Born in February 1923 in Phillipsburg, New Jersey, Frederick Kroesen spent his boyhood and high-school years in that state. He had wanted to attend West Point, but was unable to secure a Congressional appointment, so he went to Rutgers University where he participated in its ROTC program. Called to active duty as an enlisted man in 1943, he went through six months of basic training. He then attended the Infantry Officer Candidate School at Fort Benning and was commissioned a second lieutenant in August 1944. He soon found himself in Europe leading a platoon in the 63rd Division (“Blood and Fire”) and taking part in the campaigns that led to the final defeat of the German army.

It was the first of a long series of military assignments, a series that spanned four decades and that featured commands at all levels of the Army. After two company commands in Europe and the passage of a few years of peace, he found himself in Korea, where he commanded a battalion in the 187th Airborne Regimental Combat Team. Fifteen years later he was serving his first of two tours in Vietnam in command of the 196th Infantry Brigade, part of the 23rd Infantry Division (“Americal”). During his second tour in Vietnam, General Kroesen commanded both that division and, later, the First Regional Assistance Command. During the post-Vietnam, Cold War years, he served as Commanding General of the 82nd Airborne Division in North Carolina, the VII Corps in Germany, and Forces Command in Georgia. Finally, after an assignment as Vice Chief off Staff of the Army, he took his last active-duty job, that of Commander in Chief, US Army, Europe (CINCUSAREUR) and Commander in Central Army Group (CENTAG), NATO.

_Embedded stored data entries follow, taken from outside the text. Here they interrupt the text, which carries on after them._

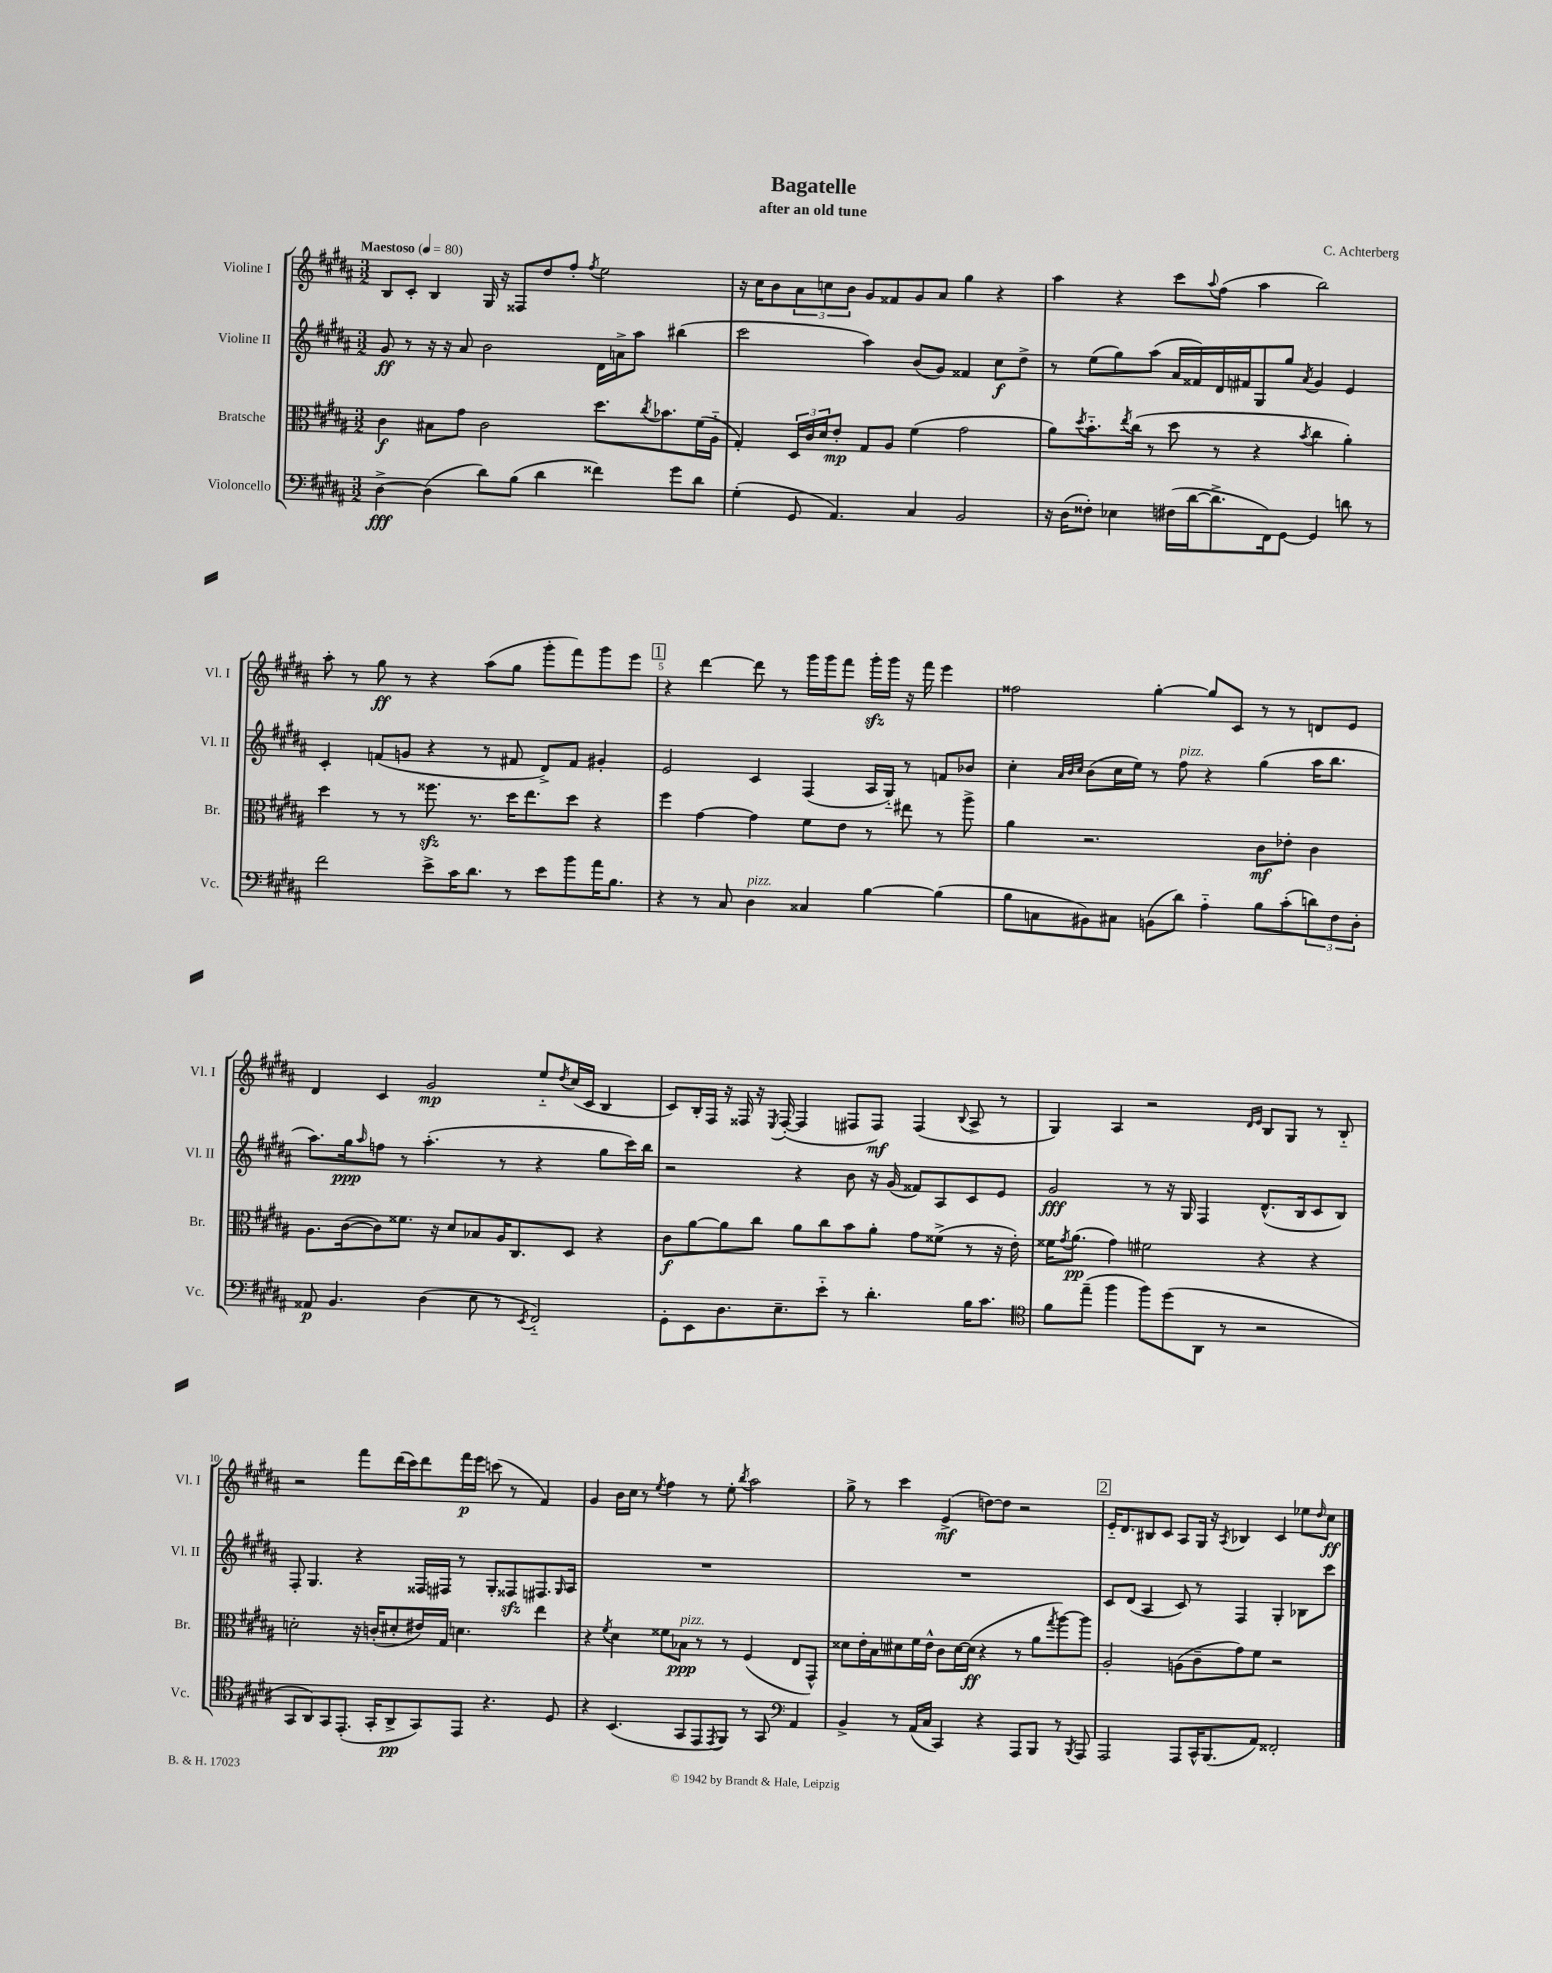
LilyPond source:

\header { title = "Bagatelle" composer = "C. Achterberg" subtitle = "after an old tune" }
<<
\new StaffGroup <<
\new Staff = "s0" \with { instrumentName = "Violine I" shortInstrumentName = "Vl. I" } {
    \clef treble \key b \major \numericTimeSignature \time 3/2 \tempo "Maestoso" 4 = 80
    b8 cis'8-. b4 gis16 r16 fisis8 dis''8 fis''8-. \acciaccatura { fis''8 } e''2 |
    r16 cis''16 b'8 \tuplet 3/2 { ais'8 c''8 b'8 } gis'8 fisis'8 gis'8 ais'8 gis''4 r4 |
    ais''4 r4 cis'''8 \appoggiatura { ais''8 } fis''8( ais''4 b''2) |
    ais''8-. r8 gis''8\ff r8 r4 ais''8( gis''8 gis'''8-. fis'''8) gis'''8 e'''8 |
    \mark \markup { \box "1" } r4 dis'''4~ dis'''8 r8 gis'''16 gis'''16 fis'''8 gis'''16-.\sfz gis'''16 r16 fis'''16 e'''4 |
    fisis''2 gis''4~-. gis''8 cis'8 r8 r8 d'8 e'8 |
    dis'4 cis'4 gis'2\mp e''8-_ \acciaccatura { dis''8 } cis''16( cis'16 b4 |
    cis'8) b16-. fis16 r16 fisis16 r16 \acciaccatura { e8 } fisis16~-.( fisis4 fis8 fis8\mf) fis4( \appoggiatura { b8 } ais8-> r8 |
    gis4) ais4 r2 \grace { dis'16 e'16 } b8 gis8 r8 b8-_ |
    r2 fis'''8 dis'''16( cis'''16) dis'''8 fis'''16\p e'''16 c'''8( r8 fis'4) |
    gis'4 b'16 cis''16 r8 \acciaccatura { e''8 } fis''4 r8 e''8-. \acciaccatura { b''8 } ais''2 |
    gis''8-> r8 cis'''4 e'4->\mf( d''8~) d''8 r2 |
    \mark \markup { \box "2" } e'16-_ dis'8. bis8 cis'8 ais8 gis16 r16 \acciaccatura { ais8 } bes4 cis'4 ees''8 \grace { dis''16 } cis''8\ff \bar "|." |
}
\new Staff = "s1" \with { instrumentName = "Violine II" shortInstrumentName = "Vl. II" } {
    \clef treble \key b \major \numericTimeSignature \time 3/2
    gis'8\ff r8 r16 r16 ais'8 b'2 dis'16 a'16-> ais''8 bis''4( |
    cis'''2 ais''4) b'8( gis'8) fisis'4 cis''8\f dis''8-> |
    r8 e''8( gis''8) ais''8( ais'16 fisis'16) dis'16 fis'16 gis8 gis''8 \acciaccatura { ais'8 } gis'4 e'4 |
    cis'4-. f'8( g'8 r4 r8 fis'8 dis'8->) fis'8 gis'4-. |
    \mark \markup { \box "1" } e'2 cis'4 fis4( ais16 gis16-_) r8 f'8 bes'8 |
    cis''4-. \grace { ais'32 b'32 cis''32 } b'8( cis''16 e''16) r8 fis''8^\markup { \italic "pizz." } r4 gis''4( ais''16 b''8. |
    ais''8.) gis''16\ppp \grace { ais''16 } f''8 r8 ais''4.-.( r8 r4 gis''8 cis'''16) b''16 |
    r2 r4 b'8 r16 gis'16( fisis'8) ais8 cis'8 e'8 |
    gis'2\fff r8 r16 gis16 fis4 dis'8.-^( b16 cis'8 b8) |
    fis8-. gis4. r4 fisis16 fis16 r8 gis8-. fisis8\sfz fis8. \grace { gis16 } ais16 |
    R1. |
    R1. |
    \mark \markup { \box "2" } cis'8 dis'8( ais4 cis'8) r8 fis4 gis4-. bes8 cis'''8 \bar "|." |
}
\new Staff = "s2" \with { instrumentName = "Bratsche" shortInstrumentName = "Br." } {
    \clef alto \key b \major \numericTimeSignature \time 3/2
    cis'4\f bis8 gis'8 cis'2 dis''8. \acciaccatura { cis''8 } bes'8. fis'16( ais16-_ |
    gis4-.) \tuplet 3/2 { dis16 cis'16 dis'16 } e'8-.\mp gis8 ais8 fis'4( gis'2 |
    ais'8) \acciaccatura { dis''8 } b'8.-_ \acciaccatura { e''8 } cis''16( r8 dis''8 r8 r4 \acciaccatura { b'8 } cis''4 ais'4-.) |
    dis''4 r8 r8 fisis''8.\sfz r8. dis''16 e''8. dis''8 r4 |
    \mark \markup { \box "1" } fis''4 gis'4~ gis'4 fis'8 e'8 r8 eis''8 r8 ais''8-> |
    ais'4 r2. cis'8\mf ees'8-. cis'4 |
    ais8. cis'16~( cis'8) fisis'8. r16 dis'8 bes8 ais16 cis8. dis8 r4 |
    cis'8\f ais'8~ ais'8 cis''8 ais'8 cis''8 b'8 ais'8-. gis'8 fisis'8->( r8 r16 e'16-.) |
    fisis'16 \acciaccatura { gis'8 } ais'8.\pp( gis'4) fis'2 r4 r4 |
    d'2-. r16 c'16-.( dis'8-. eis'16) gis16 d'4. e''4 |
    r4 \acciaccatura { fis'8 } dis'4 fisis'8 bes8\ppp^\markup { \italic "pizz." } r8 r8 fis4( e8 gis,8-^) |
    disis'8 e'16-. b16 dis'8 fis'16 e'16-^ cis'8 dis'16~ dis'16\ff( r4 r8 ais'8 \acciaccatura { gis''8 } ais''8~) ais''8 |
    \mark \markup { \box "2" } ais2-. a8( cis'8-- gis'8) fis'8 r2 \bar "|." |
}
\new Staff = "s3" \with { instrumentName = "Violoncello" shortInstrumentName = "Vc." } {
    \clef bass \key b \major \numericTimeSignature \time 3/2
    dis4~->\fff dis4( dis'8) b8( dis'4 fisis'4) gis'8 dis'8 |
    gis4-.( gis,8 ais,4.) cis4 b,2 |
    r16 dis16( fisis8-.) ees4 fis16( dis'16~ dis'8.-> fis,16) gis,8~ gis,4 d'8 r8 |
    fis'2 e'8-> cis'16 dis'8. r8 e'8 b'8 ais'16 b8. |
    \mark \markup { \box "1" } r4 r8 cis8 dis4^\markup { \italic "pizz." } cisis4 b4~ b4( |
    b8 c8 bis,8) cis8 b,8( dis'8) ais4-_ b8 cis'8-.( \tuplet 3/2 { d'8) fis8 dis8-. } |
    aisis,8\p b,4. dis4( e8 r8 \acciaccatura { e,8 } fis,2-_) |
    gis,8-. e,8 dis8. e8.-- e'8-_ r8 dis'4.-. b16 cis'8. |
    \clef tenor fis'8 e''8--( fis''4 fis''8) dis''8( ais,8 r8 r2 |
    gis,8 ais,8) gis,8 e,8.-.( gis,16-. ais,8->\pp gis,8) e,8 r4. dis8 |
    r4 b,4.( gis,8 e,8 \acciaccatura { e,8 } fis,8) r8 gis,8 \clef bass ais,4 |
    b,4-> r8 ais,16( cis16 cis,4) r4 ais,,8 b,,8 r8 \acciaccatura { b,,8 } ais,,8 |
    \mark \markup { \box "2" } ais,,2 ais,,8 cis,16-^ b,,8.( ais,8) fisis,2-. \bar "|." |
}
>>
>>
\layout { \context { \Score \override BarNumber.break-visibility = ##(#f #t #t) barNumberVisibility = #(every-nth-bar-number-visible 5) } }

He was wounded during each of the four wars in which he served, World War II, the Korean War, the Vietnam War, and the Cold War. He sustained the last of these wounds in an assassination attempt in Heidelberg, Germany, by a Kommando of the Red Army Faction in September 1981. He was 59 years old.

General Kroesen’s style of leadership has inspired the respect and loyalty of thousands who have known him or served under him. His philosophy of command is simple and direct. In every assignment, from platoon leader to Army Commander, he issued mission orders and refused to “micromanage” his subordinates. Furthermore, he encouraged those below him in the chain of command, officers and NCOs alike, to lead in the same way.

During the more than two decades since retiring from active duty, General Kroesen has continued to serve. His speeches, including ones at the World War II Memorial and at the Holocaust Museum, have inspired listeners both in and out of uniform. His service for the Association of the United States Army (AUSA) is cited in the numerous awards he has received at the national and chapter level of that organization. His extensive writing on military subjects, especially for Army Magazine, has been insightful and wise.

He and his wife Rowene live in Alexandria, Virginia.